Enterprise Software Trends: Rise of AI Agents - Steves AI Lab

Enterprise Software Trends: Rise of AI Agents

I used to think enterprise software evolved in layers. First came tools, then workflows, then automation. Each wave made the work faster, but the structure itself stayed intact.

Now, that structure is starting to break.

What we are seeing is not another upgrade. It is a shift in how work gets done in the first place.

The Old Model: Tools and Execution

For decades, enterprise software followed a predictable pattern. Systems defined workflows, and people executed them.

Companies built massive operations around this idea. A small group designed processes, and large teams carried them out. The value came from scaling execution.

Even when new technologies arrived, they did not disrupt this model. Cloud expanded it. Automation optimized it. Low-code tools widened participation.

But the core assumption remained the same. Humans were still required to drive the process forward.

The New Model: Outcomes Without Workflows

That assumption is now being challenged.

AI agents do not wait for step-by-step instructions. They can interpret goals, make decisions, and execute tasks from start to finish. Instead of following workflows, they generate them dynamically.

This changes the entire equation.

Work is no longer something that must be broken down and distributed across teams. It becomes something that can be completed directly by a system designed to achieve an outcome.

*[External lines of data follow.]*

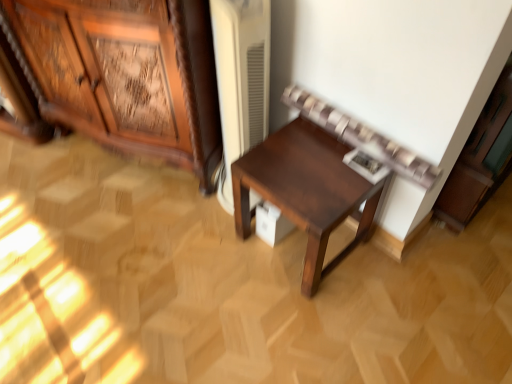
Identify the location of vacant area that is in front of white matte cabinet at upper right, arranged as the 1th cabinetry when viewed from the right. (461, 266).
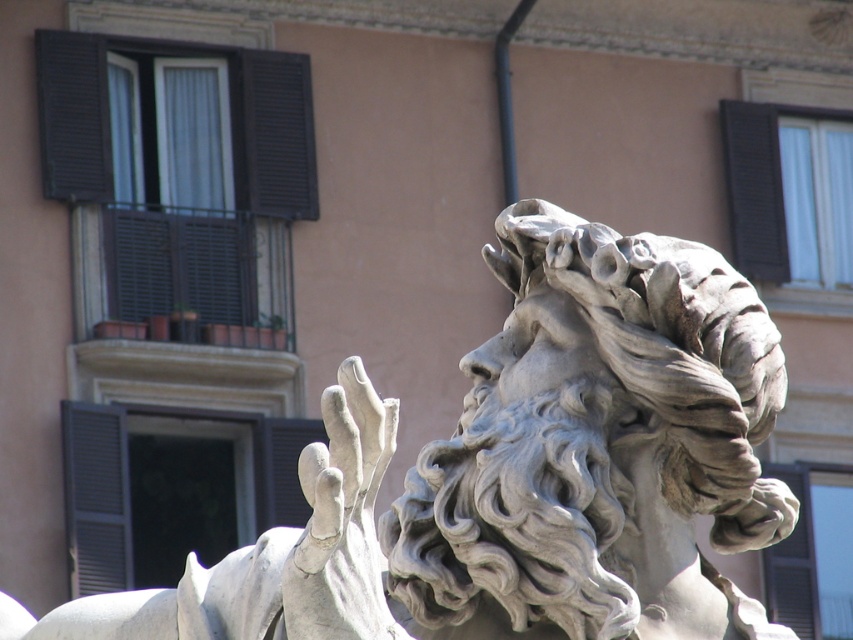
You are an art student analyzing the composition of the image. You notice the white marble statue at upper center and the black matte shutter at upper right. Based on their positions, which object is closer to the left side of the image?

The white marble statue at upper center is closer to the left side of the image because it is positioned to the left of the black matte shutter at upper right.

You are standing in front of the classical stone sculpture and want to touch both the point at location (308, 502) and the point at (839, 118) on the sculpture. Which point will you reach first with your hand?

The point at location (308, 502) is closer to the viewer than the point at (839, 118), so you will reach it first.

You are an art student who wants to sketch the white marble statue at upper center. You are standing at the lower left corner of the image. To get a clear view of the statue, should you move towards the right or left side of the image?

Since the white marble statue at upper center is located at point (x=525, y=472), which is closer to the right side of the image, you should move towards the right side to get a clearer view.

The difference may sound subtle, but it is fundamental. It shifts value away from execution and toward orchestration.

Why This Shift Feels Different

I have seen waves of automation before, and they always created new layers of work. This time feels different because the target is not efficiency.

It is a necessity.

If a system can complete a task end-to-end, there is no longer a need to initiate that task through a traditional process. The demand for execution itself begins to shrink.

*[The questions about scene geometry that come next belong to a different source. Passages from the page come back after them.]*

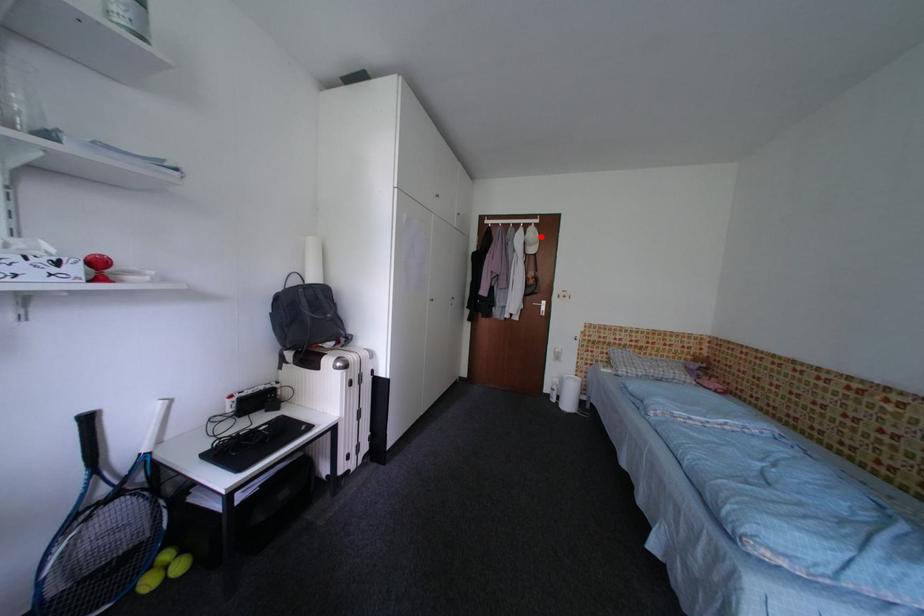
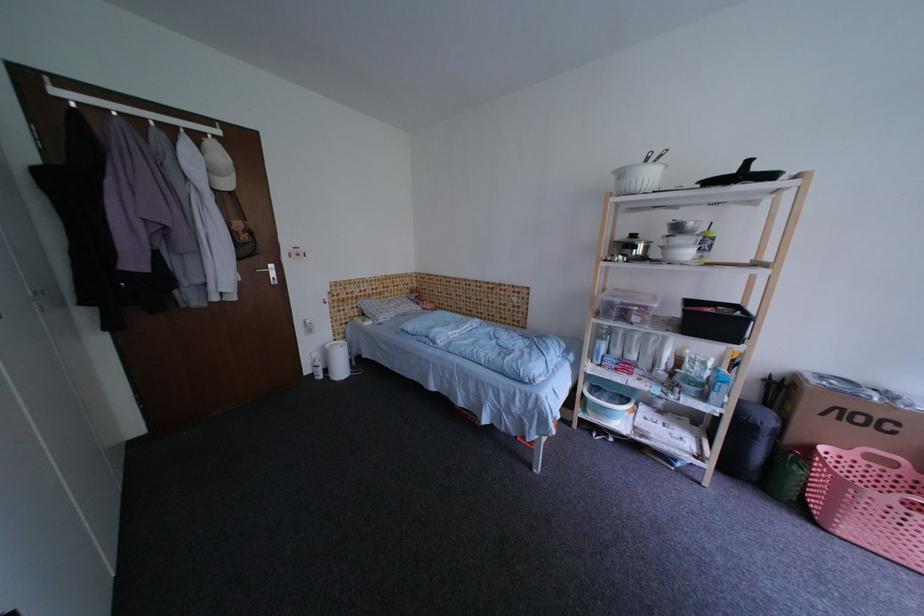
Locate, in the second image, the point that corresponds to the highlighted location in the first image.

(227, 158)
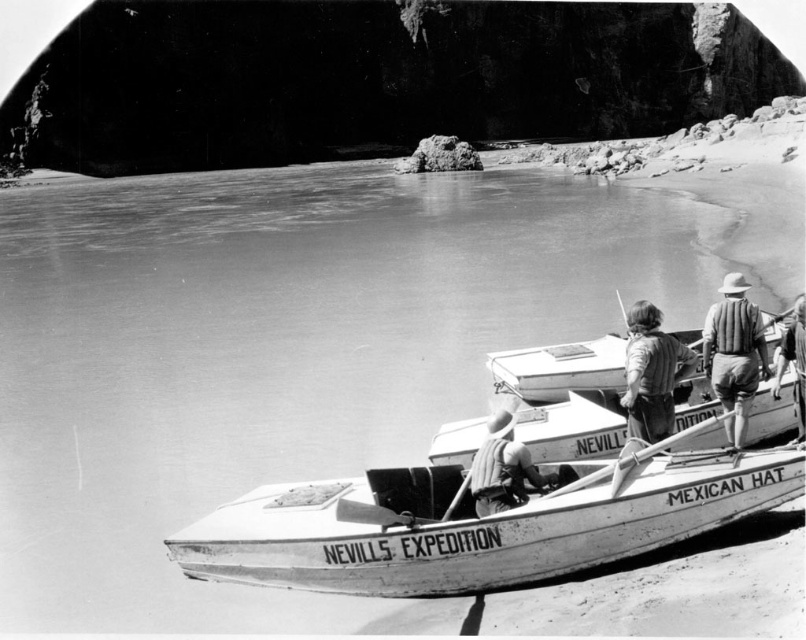
Question: Is white matte boat at center to the right of light brown fabric jacket at center from the viewer's perspective?

Choices:
 (A) yes
 (B) no

Answer: (A)

Question: Among these objects, which one is farthest from the camera?

Choices:
 (A) white wood boat at center
 (B) white matte boat at center
 (C) light brown fabric jacket at center
 (D) striped fabric hat at rear

Answer: (B)

Question: Can you confirm if white wood boat at center is thinner than light brown fabric jacket at center?

Choices:
 (A) no
 (B) yes

Answer: (A)

Question: Which point is closer to the camera?

Choices:
 (A) (634, 416)
 (B) (331, 621)
 (C) (750, 342)
 (D) (555, 346)

Answer: (B)

Question: Can you confirm if white matte boat at center is thinner than light brown wooden oar at right?

Choices:
 (A) yes
 (B) no

Answer: (B)

Question: Estimate the real-world distances between objects in this image. Which object is farther from the smooth water at center?

Choices:
 (A) light brown wooden oar at right
 (B) white wood boat at center
 (C) smooth brown shirt at center
 (D) striped fabric hat at rear

Answer: (C)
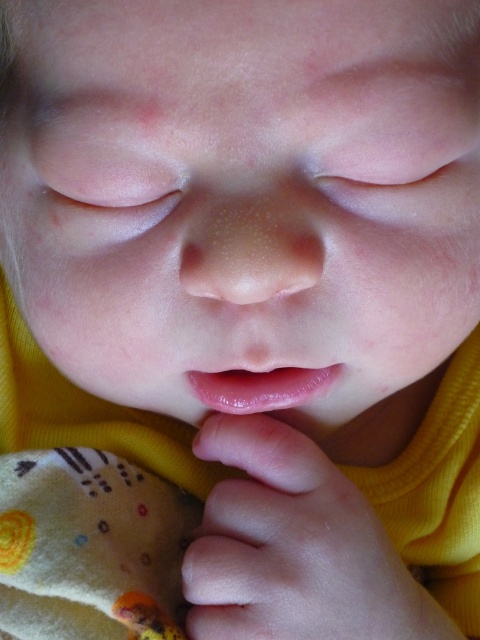
Question: Considering the relative positions of pink smooth skin at lower center and clear plastic teething ring at lower center in the image provided, where is pink smooth skin at lower center located with respect to clear plastic teething ring at lower center?

Choices:
 (A) below
 (B) above

Answer: (A)

Question: Which of the following is the farthest from the observer?

Choices:
 (A) pink smooth skin at lower center
 (B) clear plastic teething ring at lower center

Answer: (B)

Question: Is pink smooth skin at lower center smaller than clear plastic teething ring at lower center?

Choices:
 (A) yes
 (B) no

Answer: (B)

Question: Does pink smooth skin at lower center appear under clear plastic teething ring at lower center?

Choices:
 (A) yes
 (B) no

Answer: (A)

Question: Among these objects, which one is farthest from the camera?

Choices:
 (A) pink smooth skin at lower center
 (B) clear plastic teething ring at lower center

Answer: (B)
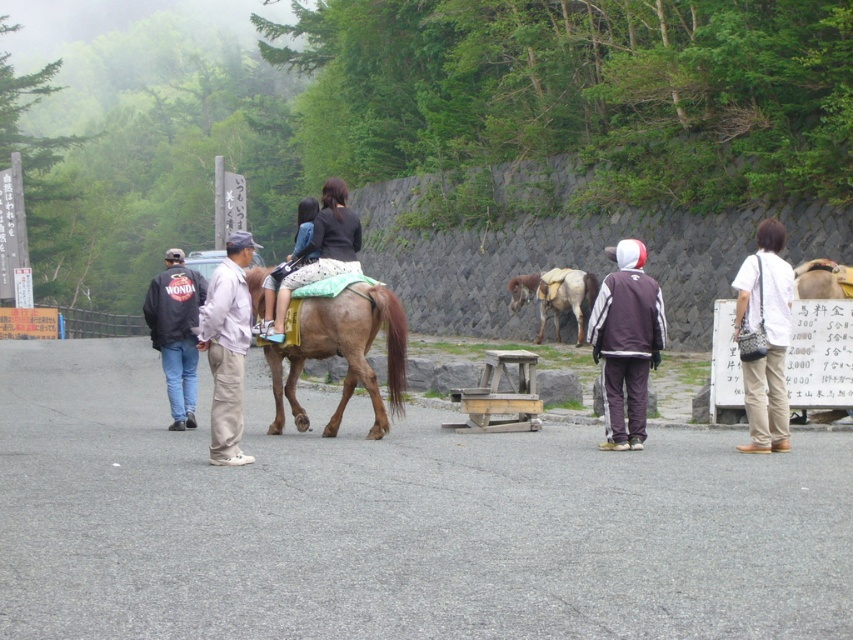
Can you confirm if light brown cotton pants at center is smaller than brown leather saddle at center?

Yes, light brown cotton pants at center is smaller than brown leather saddle at center.

Is light brown cotton pants at center to the right of brown leather saddle at center from the viewer's perspective?

Incorrect, light brown cotton pants at center is not on the right side of brown leather saddle at center.

Which is behind, point (236, 304) or point (540, 296)?

The point (540, 296) is behind.

Locate an element on the screen. This screenshot has width=853, height=640. light brown cotton pants at center is located at coordinates (227, 348).

Looking at this image, is the position of light brown cotton pants at center less distant than that of matte black jacket at center?

Yes, light brown cotton pants at center is in front of matte black jacket at center.

Can you confirm if light brown cotton pants at center is positioned below matte black jacket at center?

Yes, light brown cotton pants at center is below matte black jacket at center.

You are a GUI agent. You are given a task and a screenshot of the screen. Output one action in this format:
    pyautogui.click(x=<x>, y=<y>)
    Task: Click on the light brown cotton pants at center
    
    Given the screenshot: What is the action you would take?
    pyautogui.click(x=227, y=348)

Who is shorter, brown horse at center or brown velour jacket at center?

brown horse at center

Does brown horse at center have a lesser height compared to brown velour jacket at center?

Correct, brown horse at center is not as tall as brown velour jacket at center.

Who is more forward, (799, 593) or (659, 326)?

Point (799, 593) is in front.

You are a GUI agent. You are given a task and a screenshot of the screen. Output one action in this format:
    pyautogui.click(x=<x>, y=<y>)
    Task: Click on the brown horse at center
    
    Given the screenshot: What is the action you would take?
    pyautogui.click(x=393, y=522)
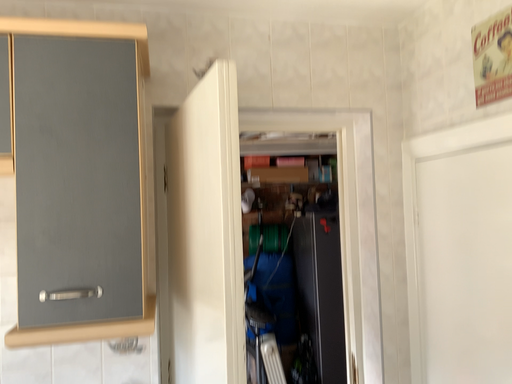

That is what makes this moment more disruptive than previous ones. It is not about doing the same work faster. It is about eliminating entire categories of work.

The Infrastructure Beneath It All

There is another layer to this shift that I find just as important.

Behind these agents sits an entire stack of infrastructure. Compute, frameworks, and tools that make autonomous systems possible. Companies building this layer are not just participants in the market. They are becoming its foundation.

When the foundation changes, everything built on top of it has to adapt.

This creates a new kind of leverage. Control over infrastructure translates into influence over how value is created and captured across the ecosystem.

Who Owns the Outcome Economy

The most important change is where the value moves.

In the old model, value came from executing tasks at scale. In the emerging model, value comes from defining outcomes and controlling the systems that deliver them.

That means ownership matters more than effort. Who owns the agent, who controls the data, and who sets the objectives becomes more important than who performs the work.

For me, that is the clearest signal of what is changing.

Enterprise software is no longer about helping people do work. It is about replacing the need for that work entirely.

And once that transition takes hold, the question is no longer how companies scale their workforce.

It is how quickly they can redesign themselves for a world where execution is no longer the bottleneck.